Commit Briefs

Omar Polo

use struct got_object_id instead of sha1 digest in a few imsg

change got_img_commit_painting_request, got_imsg_tag_object and the data of GOT_IMSG_TRAVERSED_COMMITS not to copy the sha1 digest to the imsg buffer and then from it to a new struct got_object_id but send directly the whole struct. ok stsp@



Omar Polo

style


Omar Polo

got_imsg_raw_delta_request: use struct instead of buffer for id

ok stsp@


Omar Polo

got_imsg_packed_object: use struct instead of buffer for id

ok stsp@


Stefan Sperling

avoid traversing enumerated commits more than once in got-read-pack

Keep track of parent commits that will be processed as part of looping over the commit queue provided by the main process, and do not add these commits to the queue again. Fixes pointless traversal of commits on the queue which will simply be skipped. The end result is the same either way. ok tracey


Stefan Sperling

fix missing commits in pack files created with packed object enumeration

got-read-pack forgot to send a tree-enumeration-done message to the main process if the tree of a given commit had already been traversed. The main process would then not add the corresponding commit to the pack file, even though it should be added. Found while using 'got send' towards gotd in order to populate an empty repository on the server with non-trivial history, where some commits always ended up missing due to this bug. ok tracey



Omar Polo

check size before calling mmap(2)

It's only a preparatory step, as checking whether a size_t is less than SIZE_MAX is moot. In a follow-up commit, however, the `filesize' field of the struct got_pack will become off_t and these checks will kick in. This also makes consistent how we guard mmap(2) against empty files. ok and improvements stsp@


Stefan Sperling

allow got_object_parse_tree to reuse entries buffer allocations for speed

ok millert@



Omar Polo

mark got_error_fmt as printf-like and fix the arisen errors

ok stsp@


Stefan Sperling

implement support for commit coloring in got-read-pack for speed

ok op, tracey



Stefan Sperling

fix a bug in got_privsep_send_object_idlist() exposed by recent changes

The old code did not work correctly if only a single object Id was to be sent to got-read-pack. Make got-read-pack error out if the list of commits for object enumeration is empty to catch this problem if it occurs again. Found by the send_basic test, which was failing with GOT_TEST_PACK=1 ok tracey


Stefan Sperling

let got-read-pack be explicit about whether it could enumerate all objects

This allows the main process to avoid looping over all object IDs again in case the pack file used for enumeration is complete. ok op@



Stefan Sperling

Bring back object enumeration inside got-read-pack as a fast path.

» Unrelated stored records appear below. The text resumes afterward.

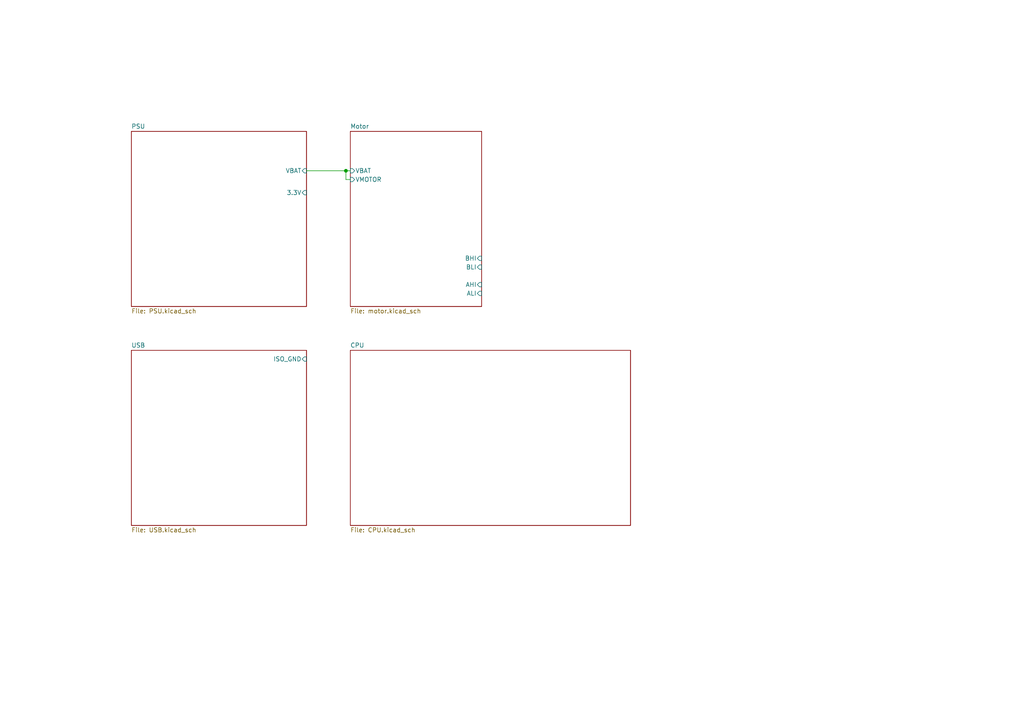
<source format=kicad_sch>
(kicad_sch
	(version 20231120)
	(generator "eeschema")
	(generator_version "8.0")
	(uuid "3c01c5e5-b584-4f51-a03f-dfc47f784e27")
	(paper "A4")
	(lib_symbols)
	(junction
		(at 100.33 49.53)
		(diameter 0)
		(color 0 0 0 0)
		(uuid "2be4c4da-b7b3-4395-ba0a-62b958605872")
	)
	(wire
		(pts
			(xy 100.33 49.53) (xy 101.6 49.53)
		)
		(stroke
			(width 0)
			(type default)
		)
		(uuid "09204ffa-9edb-407b-8e6a-f353eb58faf5")
	)
	(wire
		(pts
			(xy 88.9 49.53) (xy 100.33 49.53)
		)
		(stroke
			(width 0)
			(type default)
		)
		(uuid "0c1f1bd1-bc6a-4da2-a1f3-b0a1610b0c72")
	)
	(wire
		(pts
			(xy 100.33 52.07) (xy 101.6 52.07)
		)
		(stroke
			(width 0)
			(type default)
		)
		(uuid "a039ceb3-e6a6-4475-8c07-154a1758c76d")
	)
	(wire
		(pts
			(xy 100.33 49.53) (xy 100.33 52.07)
		)
		(stroke
			(width 0)
			(type default)
		)
		(uuid "a077ebea-a825-4380-b007-af6dc02dc190")
	)
	(sheet
		(at 101.6 38.1)
		(size 38.1 50.8)
		(fields_autoplaced yes)
		(stroke
			(width 0.1524)
			(type solid)
		)
		(fill
			(color 0 0 0 0.0000)
		)
		(uuid "4ecdd12e-4d80-4fd2-b609-b627b71fbb44")
		(property "Sheetname" "Motor"
			(at 101.6 37.3884 0)
			(effects
				(font
					(size 1.27 1.27)
				)
				(justify left bottom)
			)
		)
		(property "Sheetfile" "motor.kicad_sch"
			(at 101.6 89.4846 0)
			(effects
				(font
					(size 1.27 1.27)
				)
				(justify left top)
			)
		)
		(pin "VBAT" input
			(at 101.6 49.53 180)
			(effects
				(font
					(size 1.27 1.27)
				)
				(justify left)
			)
			(uuid "488b7c33-26f8-4a0b-ae01-fcbf9310f5a6")
		)
		(pin "BHI" input
			(at 139.7 74.93 0)
			(effects
				(font
					(size 1.27 1.27)
				)
				(justify right)
			)
			(uuid "1a669100-27c4-42bc-aaa9-2ac65cb82672")
		)
		(pin "BLI" input
			(at 139.7 77.47 0)
			(effects
				(font
					(size 1.27 1.27)
				)
				(justify right)
			)
			(uuid "a35580b0-8d75-44a1-9a77-53eaeb436ecc")
		)
		(pin "AHI" input
			(at 139.7 82.55 0)
			(effects
				(font
					(size 1.27 1.27)
				)
				(justify right)
			)
			(uuid "d44ae1cd-1fe5-4ce3-83f7-b81c5b644e36")
		)
		(pin "ALI" input
			(at 139.7 85.09 0)
			(effects
				(font
					(size 1.27 1.27)
				)
				(justify right)
			)
			(uuid "e2fb28c5-ae5d-4871-ab30-004362012a94")
		)
		(pin "VMOTOR" input
			(at 101.6 52.07 180)
			(effects
				(font
					(size 1.27 1.27)
				)
				(justify left)
			)
			(uuid "55113986-c6ff-4990-97e3-b29cbdd3c800")
		)
		(instances
			(project "Maker_Motor"
				(path "/3c01c5e5-b584-4f51-a03f-dfc47f784e27"
					(page "5")
				)
			)
		)
	)
	(sheet
		(at 38.1 38.1)
		(size 50.8 50.8)
		(fields_autoplaced yes)
		(stroke
			(width 0.1524)
			(type solid)
		)
		(fill
			(color 0 0 0 0.0000)
		)
		(uuid "58998c6a-97b9-4b17-9cfb-cae6b4986d42")
		(property "Sheetname" "PSU"
			(at 38.1 37.3884 0)
			(effects
				(font
					(size 1.27 1.27)
				)
				(justify left bottom)
			)
		)
		(property "Sheetfile" "PSU.kicad_sch"
			(at 38.1 89.4846 0)
			(effects
				(font
					(size 1.27 1.27)
				)
				(justify left top)
			)
		)
		(pin "VBAT" input
			(at 88.9 49.53 0)
			(effects
				(font
					(size 1.27 1.27)
				)
				(justify right)
			)
			(uuid "62b4e233-402f-4924-9e86-8e30d4b40f8f")
		)
		(pin "3.3V" input
			(at 88.9 55.88 0)
			(effects
				(font
					(size 1.27 1.27)
				)
				(justify right)
			)
			(uuid "df0dddcd-9411-4ad6-bf08-e3c548687157")
		)
		(instances
			(project "Maker_Motor"
				(path "/3c01c5e5-b584-4f51-a03f-dfc47f784e27"
					(page "2")
				)
			)
		)
	)
	(sheet
		(at 38.1 101.6)
		(size 50.8 50.8)
		(fields_autoplaced yes)
		(stroke
			(width 0.1524)
			(type solid)
		)
		(fill
			(color 0 0 0 0.0000)
		)
		(uuid "8a44d348-69b1-492e-85e3-33388513003b")
		(property "Sheetname" "USB"
			(at 38.1 100.8884 0)
			(effects
				(font
					(size 1.27 1.27)
				)
				(justify left bottom)
			)
		)
		(property "Sheetfile" "USB.kicad_sch"
			(at 38.1 152.9846 0)
			(effects
				(font
					(size 1.27 1.27)
				)
				(justify left top)
			)
		)
		(pin "ISO_GND" input
			(at 88.9 104.14 0)
			(effects
				(font
					(size 1.27 1.27)
				)
				(justify right)
			)
			(uuid "26ca7f92-de8a-4e71-b57e-8af3a349aa06")
		)
		(instances
			(project "Maker_Motor"
				(path "/3c01c5e5-b584-4f51-a03f-dfc47f784e27"
					(page "4")
				)
			)
		)
	)
	(sheet
		(at 101.6 101.6)
		(size 81.28 50.8)
		(fields_autoplaced yes)
		(stroke
			(width 0.1524)
			(type solid)
		)
		(fill
			(color 0 0 0 0.0000)
		)
		(uuid "ebf4446d-1827-4eb5-8374-c026884cf021")
		(property "Sheetname" "CPU"
			(at 101.6 100.8884 0)
			(effects
				(font
					(size 1.27 1.27)
				)
				(justify left bottom)
			)
		)
		(property "Sheetfile" "CPU.kicad_sch"
			(at 101.6 152.9846 0)
			(effects
				(font
					(size 1.27 1.27)
				)
				(justify left top)
			)
		)
		(instances
			(project "Maker_Motor"
				(path "/3c01c5e5-b584-4f51-a03f-dfc47f784e27"
					(page "3")
				)
			)
		)
	)
	(sheet_instances
		(path "/"
			(page "1")
		)
	)
)
</source>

The problem that was found in the earlier version has been fixed. ok op@


Stefan Sperling

revert object enumeration in got-read-pack for now; needs more work

This implementation marked commits and trees as enumerated before all trees which they depend on were enumerated. This behaviour leads to incomplete pack files when a tree is only partially packed and got-read-pack hits a missing tree entry as a result. The algorithm must be reworked such that packed leave nodes are marked enumerated first, then bubble-up. Found by op@


Stefan Sperling

in enumeration_request(), use the correct index for tagged commit objects

Fixes an error where got-read-pack errors out with "bad object data" during 'got send' because we ended up handing a tag object to the commit object parser.


Stefan Sperling

implement object enumeration support in got-read-pack

ok op@


Stefan Sperling

convert delta cache to a hash table

This approach uses more memory but is much faster. To offset the additional memory usage somewhat the cache now stores very small deltas only. However, overall memory usage goes up. Hopefully we will find a way to reduce this later. ok op@



Stefan Sperling

parse tree entries into an array instead of a pathlist

Avoids some extra malloc/free in a performance-critical path. ok op@


Stefan Sperling

run the search for deltas to reuse in got-read-pack

This significantly speeds up the deltification step of packing by avoiding imsg traffic. gotadmin no longer requests individual raw deltas from got-read-pack to check whether it can reuse them. Instead, got-read-pack obtains a list of objects we want to pack, and hands back the list of all deltas in its pack file which can be reused. Messages are now batched such that imsg buffers are filled as much as possible. Another advantage is that deltas we are not going to reuse will no longer be written to the delta cache file, saving disk space. Before this patch, any raw delta candidate was written to the delta cache file by got-read-pack, and the decision whether to reuse the delta happened afterwards in the gotadmin process. Code for reading individual raw deltas is now unused and could be removed at some point. ok op@